Coral Woodbury and Claudia Tobin discussed Coral’s most recent project, Revised Edition, which rectifies the complete erasure of women artists from the first 29 printings of Janson‘s History of Art. First published in 1962, it became the defining art history text of the twentieth century, shaping the Western canon and understanding of art for generations. And yet the text did not mention a single female artist until 1986. With Revised Edition, Coral inks portraits of women artists on pages torn from the book, making visible those who have been obscured. She describes herself as a “historian, gazing backward, and as an artist, creating anew” whose works “are a way to heal the injustices and omissions of art history”. Recognising that women were vital contributors yet excluded from the record both in their own and subsequent times, Coral reclaims space for them.
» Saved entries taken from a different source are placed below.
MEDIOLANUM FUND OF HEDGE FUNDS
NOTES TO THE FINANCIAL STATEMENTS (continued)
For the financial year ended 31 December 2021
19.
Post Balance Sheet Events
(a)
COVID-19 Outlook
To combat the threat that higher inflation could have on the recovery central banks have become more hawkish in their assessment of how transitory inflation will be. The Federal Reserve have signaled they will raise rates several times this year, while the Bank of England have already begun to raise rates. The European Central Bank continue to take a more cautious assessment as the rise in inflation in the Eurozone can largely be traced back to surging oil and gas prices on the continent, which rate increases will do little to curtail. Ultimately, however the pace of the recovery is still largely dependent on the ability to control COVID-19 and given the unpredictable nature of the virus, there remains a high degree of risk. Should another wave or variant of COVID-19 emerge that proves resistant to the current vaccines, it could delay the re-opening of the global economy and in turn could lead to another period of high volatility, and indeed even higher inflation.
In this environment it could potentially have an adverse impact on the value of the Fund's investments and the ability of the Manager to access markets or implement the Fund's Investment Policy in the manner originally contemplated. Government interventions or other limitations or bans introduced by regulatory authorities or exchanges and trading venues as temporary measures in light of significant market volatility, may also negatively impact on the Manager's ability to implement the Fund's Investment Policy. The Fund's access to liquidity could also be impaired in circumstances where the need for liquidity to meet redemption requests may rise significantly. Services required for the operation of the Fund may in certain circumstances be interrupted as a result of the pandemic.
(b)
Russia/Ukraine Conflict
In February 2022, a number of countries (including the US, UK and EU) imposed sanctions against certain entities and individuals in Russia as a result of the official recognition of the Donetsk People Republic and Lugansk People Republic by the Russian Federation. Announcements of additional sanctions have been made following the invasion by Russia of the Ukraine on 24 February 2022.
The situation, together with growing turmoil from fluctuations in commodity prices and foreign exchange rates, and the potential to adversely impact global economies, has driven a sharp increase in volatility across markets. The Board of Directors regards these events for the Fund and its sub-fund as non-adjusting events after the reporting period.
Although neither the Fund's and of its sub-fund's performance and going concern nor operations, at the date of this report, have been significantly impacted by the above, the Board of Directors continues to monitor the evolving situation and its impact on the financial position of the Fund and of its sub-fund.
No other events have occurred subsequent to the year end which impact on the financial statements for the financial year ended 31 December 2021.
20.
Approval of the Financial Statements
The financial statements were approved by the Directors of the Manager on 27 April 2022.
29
Bringing women together across time and place, she re-recasts and re-crafts the story of art.

 

Coral and Claudia explored key influences and events which have informed Coral's work, including her museum career with work at the Newport Mansions, documenting the untold stories of the domestic service; her travels to Cuba and Nepal which inspired the Havana and Himalayan Colours series and the universality of loss which led her to explore themes in her paintings around healing and the beauty in the broken places.